*Task details:* The result should be the lines from the one that contains "Figure 1. Structure" to the final line of the entries below, copied exactly and with no pictures.

*Extracted entries:*
════════
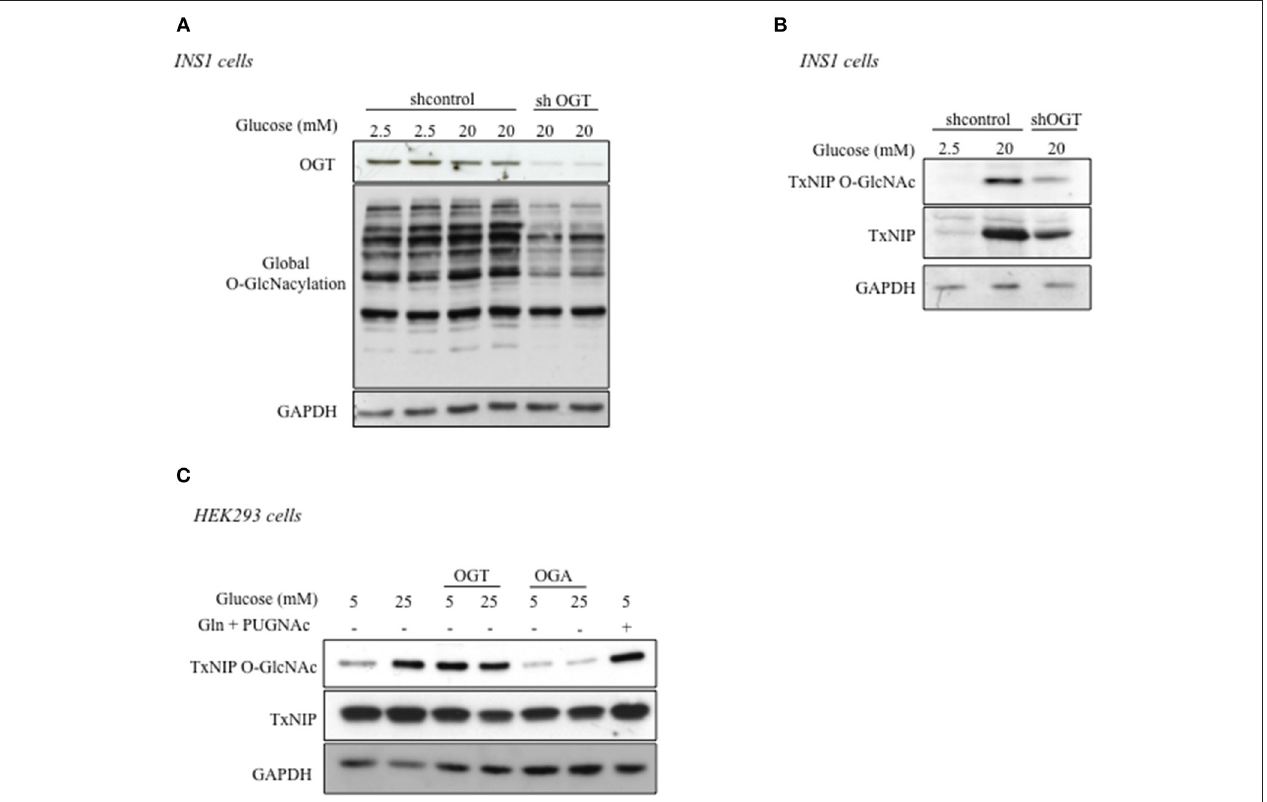
FIGURE 2 | TxNIP O-GlcNAcylation is dependent on OGT. (A,B) INS1 832/13 cells were infected by a shControl or shOGT adenovirus for 24h. INS1 832/13 cells were later stimulated for 24h under low glucose (2.5mM) or high glucose (20mM) concentrations. (A) Global O-GlcNAcylation levels and OGT protein content. GAPDH was used as a loading control. (B) TxNIP O-GlcNAcylation was evaluated by WGA binding experiments. Protein lysates from INS1 832/13 cells were immunoblotted with TxNIP and GAPDH was used as a loading control. (C) HEK293 cells were co-transfected with TxNIP, OGT, and OGA plasmids and incubated for 24h under low (5mM) or high glucose conditions (25mM) supplemented or not by PUGNAc and glucosamine (Gln). O-GlcNAcylation level of TxNIP was evaluated using an anti-O-GlcNAc antibody (RL2). Immunoprecipitation (IP) of TxNIP was analyzed by immunoblotting with a Flag antibody. Representative Western blot from n = 3 experiments for TxNIP protein content are shown. GAPDH was used as loading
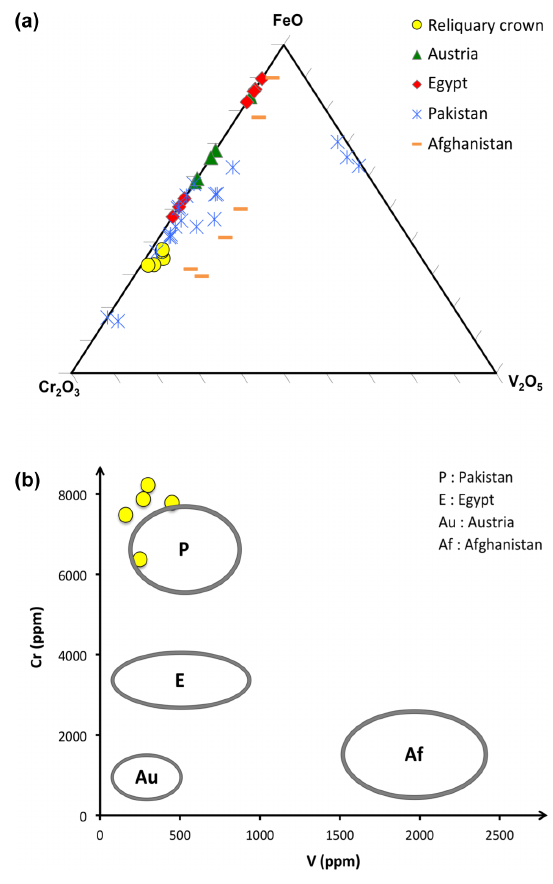
Figure 4. Chemical compositions of emerald from the reliquary crown of Namur compared to those of emerald from various lo- calities. The ternary Cr 2 O 3 –V 2 O 5 –FeO diagram (a) , as well as the chromium-vanadium diagram (b) , were established by Groat et al. (2008) and Aurisicchio et al.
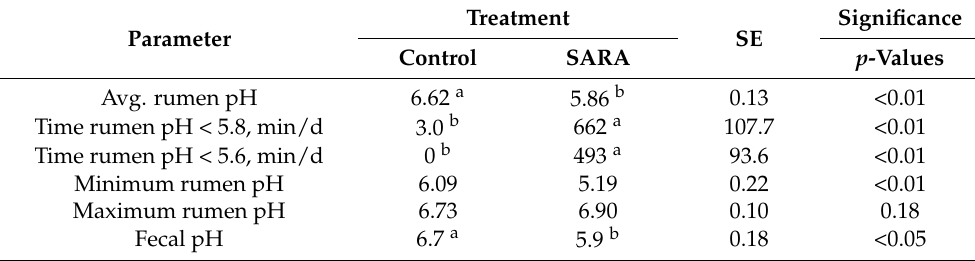
Table 2. Rumen and fecal pH of cows on the control and the SARA-challenge diet. Parameter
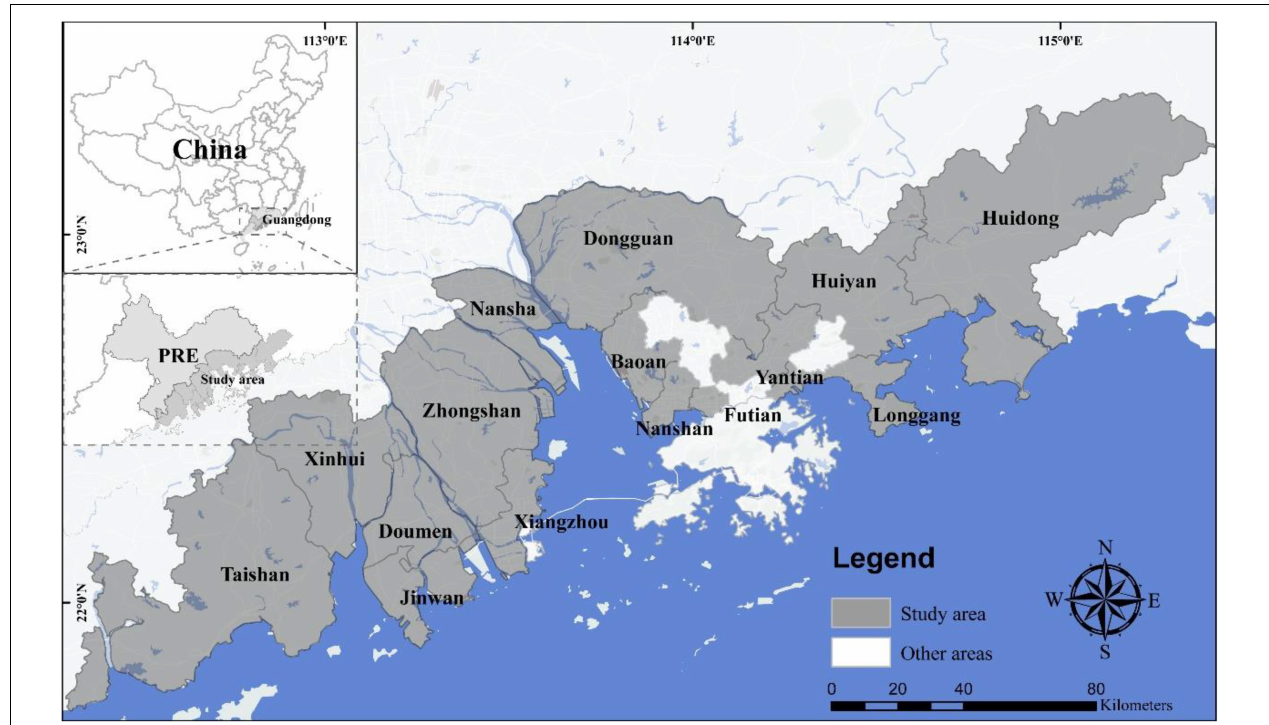
FIGURE 1 | ThePRE is located in the southeast coast of Guangdong Province, China. The study area encompasses 15 counties and districts along the PRE coast (study areas are gray, and other areas are white).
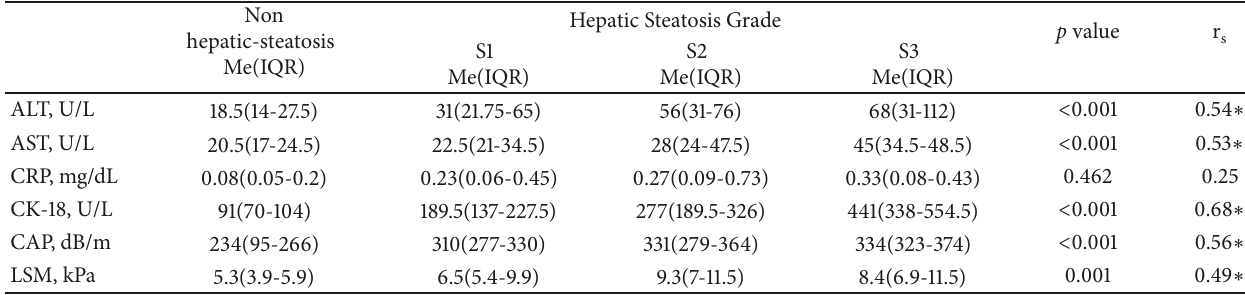
Table 4: Relationship between inflammatory markers, CK-18, fibroscan findings, and liver steatosis grade as assessed by US. Me, Median; r s : Spearmancoefficient correlation; ∗ : significant. ALT: alanine transaminase; AST: aspartate transaminase; CRP: C-reactive protein; CK-18: cytokeratin-18; CAP: controlled attenuated parameter; LSM: liver stiffness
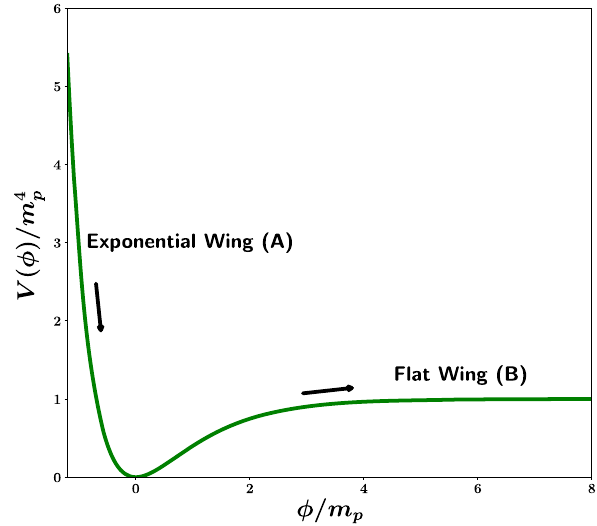
Fig. 6 This figure schematically illustrates the Starobinsky-type potential (33) with λ = 1. The main features of this potential are: the exponential wing for λ | φ | (cid:5) m p ( φ < 0), the flat wing for λφ (cid:5) m p , and a minimum at φ = 0, near which V ∝ φ 2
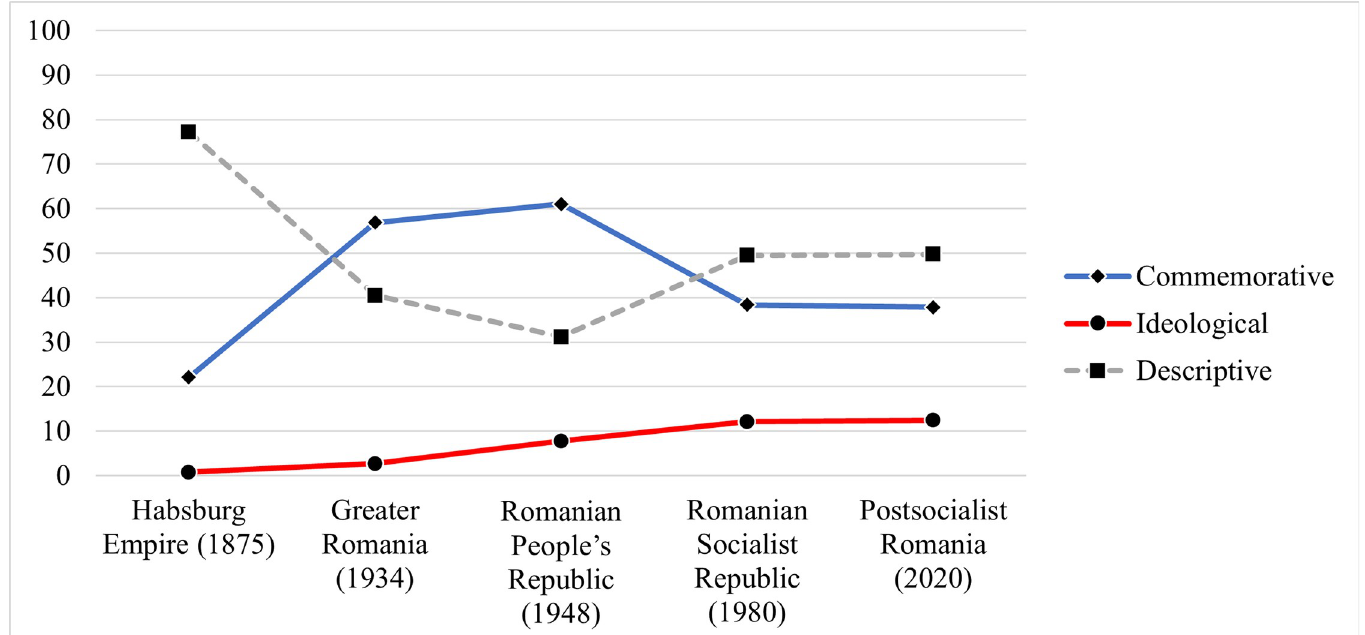
Fig 2. Time series of Sibiu’s street name types.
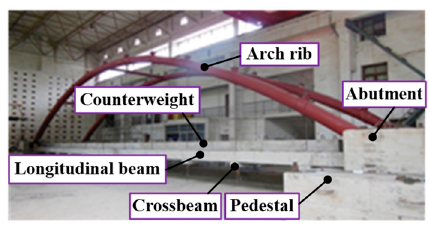
Figure 4. Photo of the test specimen.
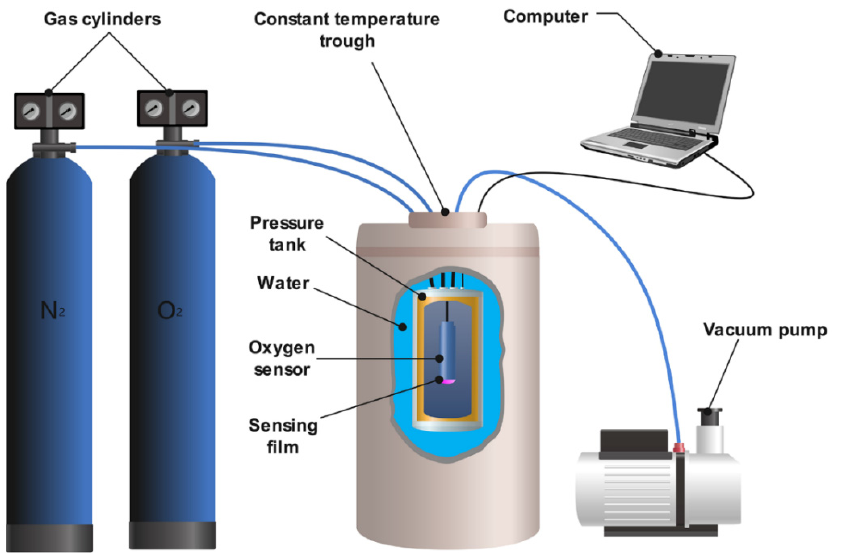
Figure 2. Schematic diagram of the experimental apparatus used to test the performance of the sensing film.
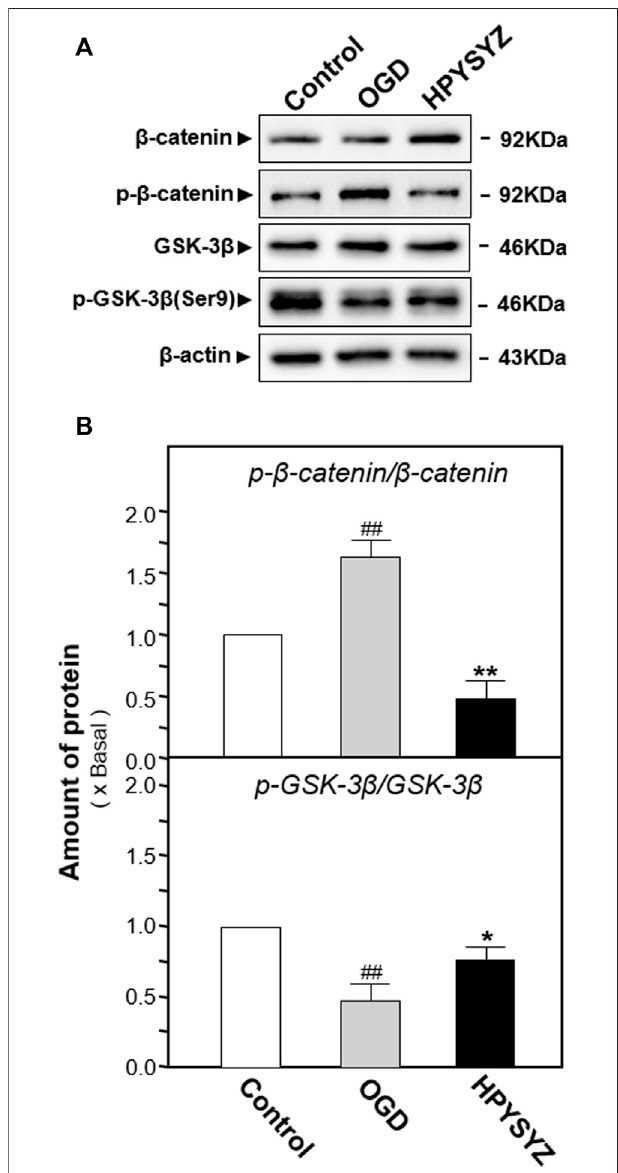
FIGURE11| EthylacetateextractsofsuccinumregulatedtheGSK3 β / β - catenin signaling pathway of HT22 cells under OGD condition. (A) Effect of ethyl acetate extracts of succinum (HPYSYZ) on the expressions of GSK3 β , p-GSK3 β (Ser9), β -catenin, p- β -catenin, and β -actin of HT22 cells under OGD condition were evaluated by Western blotting analysis. The representativeimagesaredisplayed( n =5). (B) Expressionratioofp- β -catenin to β -catenin was calculated, and the expression of β -actin was applied for normalization. Expression ratio of p-GSK3 β (Ser9) to GSK3 β was calculated, and the expression of β -actin was applied for normalization. Values are expressed as the percentage of the control group (no drug treatment group) as mean ± SEM ( n = 5). Comparisons between groups were analyzed by a one-way ANOVA followed by a post hoc Bonferroni test. ## p < 0.01 (compared with the control group), * p < 0.05, and ** p < 0.05 (compared with the OGD model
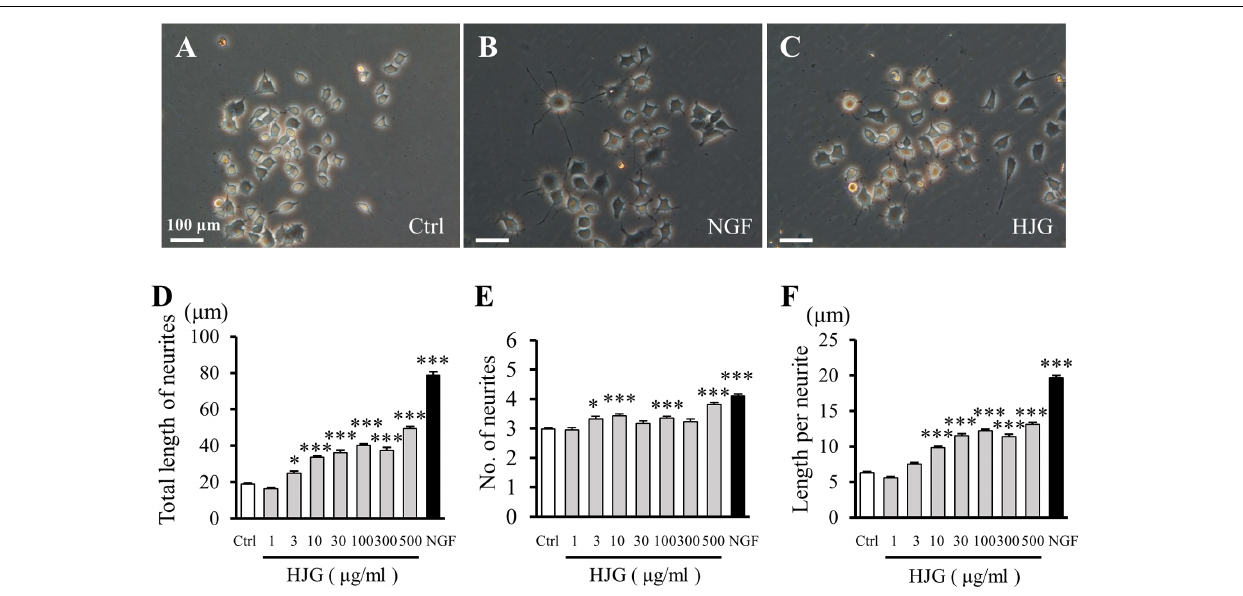
FIGURE 1 | Effects of HJG on neurite outgrowth of PC12 cells. PC12 cells were cultured for 72 h in normal medium (A) , medium with 50 ng/ml NGF (B) , or 500 µ g/ml HJG (C) , and morphological appearance was then observed. Scale bar = 100 µ m. Total length of neurites (D) , numbers of neurites (E) , and length per neurite (F) were analyzed as described in the Section “Materials and Methods”. Data represent mean ± SEM from three independent experiments. ∗ p < 0.05 and ∗∗∗ p < 0.001 represent significant differences compared with control (ANOVA followed by Dunnett’s test).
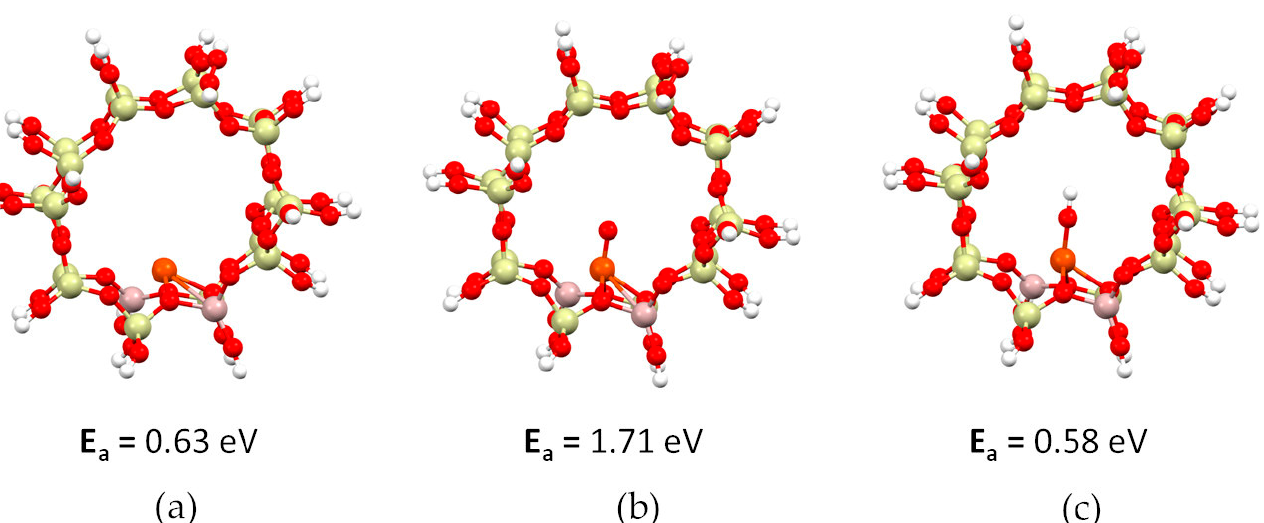
Figure 1. Structure with iron adsorbates inside the pore (energy of adsorption below the structure): ( a ) ZSM-5 with iron, ( b ) ZSM-5 with iron oxide, and ( c ) ZSM-5 with iron hydroxide. Atoms’ color: iron—orange, aluminum—pink, silicon—yellow, oxygen—red, hydrogen—white.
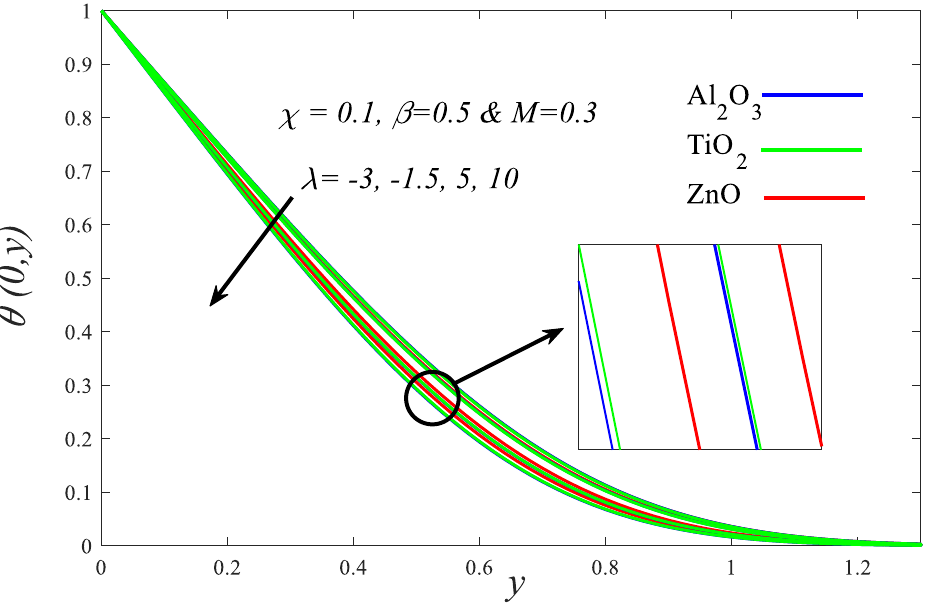
Figure 10. Impression of λ on θ . The inset is a partial enlargement of the curves.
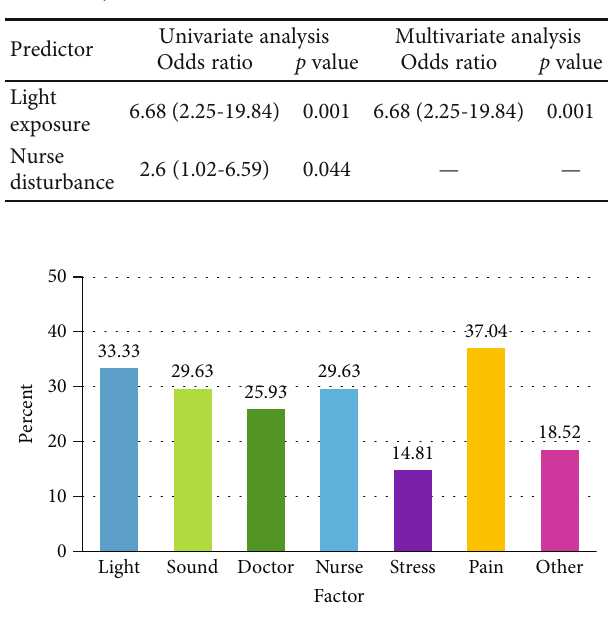
Figure 1: Factors reported in patients with poor sleep quality on the fi rst day. ∗ Other factors included cold temperature, hot temperature, cough, being in di ff erent place, itching, dyspnea, hungry, mosquito, polyuria, procedure, and disturbance by visitors. Table 5: Predictors of poor sleep quality in hospitalized patients on the fi rst day.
════════
*Answer for this exercise:*
Figure 1. Structure with iron adsorbates inside the pore (energy of adsorption below the structure): ( a ) ZSM-5 with iron, ( b ) ZSM-5 with iron oxide, and ( c ) ZSM-5 with iron hydroxide. Atoms’ color: iron—orange, aluminum—pink, silicon—yellow, oxygen—red, hydrogen—white.
Figure 10. Impression of λ on θ . The inset is a partial enlargement of the curves.
Figure 1: Factors reported in patients with poor sleep quality on the fi rst day. ∗ Other factors included cold temperature, hot temperature, cough, being in di ff erent place, itching, dyspnea, hungry, mosquito, polyuria, procedure, and disturbance by visitors. Table 5: Predictors of poor sleep quality in hospitalized patients on the fi rst day.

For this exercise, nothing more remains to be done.